[YOUR GOAL] Keep the pictures out of the copy and repeat the records exactly.

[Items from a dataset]
##########
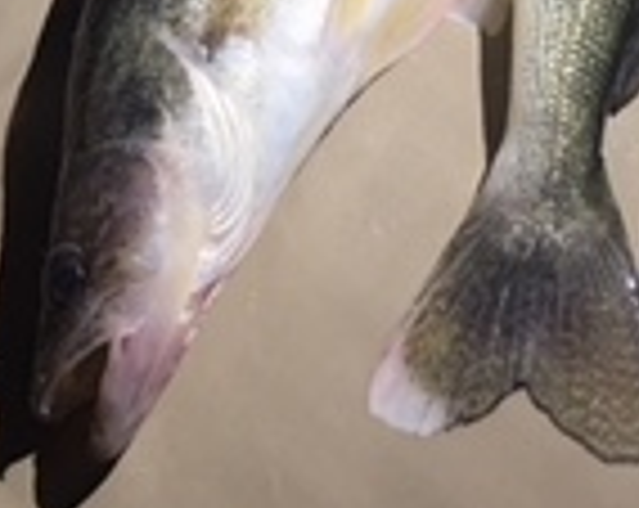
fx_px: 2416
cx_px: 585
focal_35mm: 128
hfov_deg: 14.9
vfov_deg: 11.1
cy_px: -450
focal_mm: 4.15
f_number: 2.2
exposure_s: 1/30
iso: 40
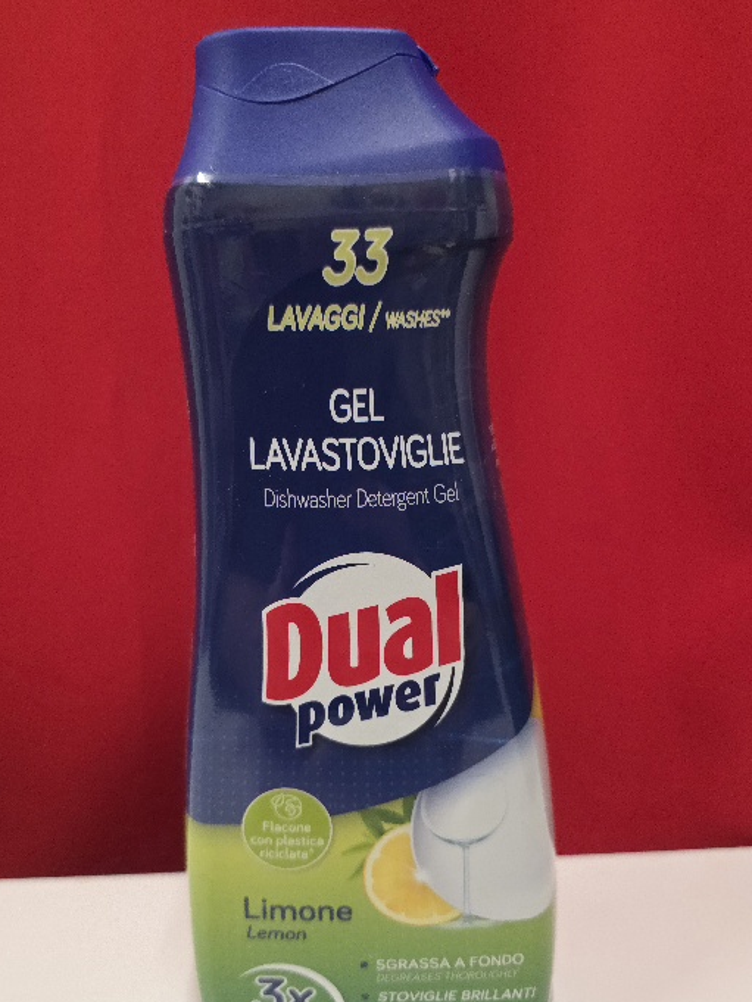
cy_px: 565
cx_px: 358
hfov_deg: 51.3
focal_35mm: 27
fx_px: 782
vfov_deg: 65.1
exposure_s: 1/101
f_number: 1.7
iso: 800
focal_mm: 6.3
##########
[RESULT OF THE EXERCISE]
fx_px: 2416
cx_px: 585
focal_35mm: 128
hfov_deg: 14.9
vfov_deg: 11.1
cy_px: -450
focal_mm: 4.15
f_number: 2.2
exposure_s: 1/30
iso: 40
cy_px: 565
cx_px: 358
hfov_deg: 51.3
focal_35mm: 27
fx_px: 782
vfov_deg: 65.1
exposure_s: 1/101
f_number: 1.7
iso: 800
focal_mm: 6.3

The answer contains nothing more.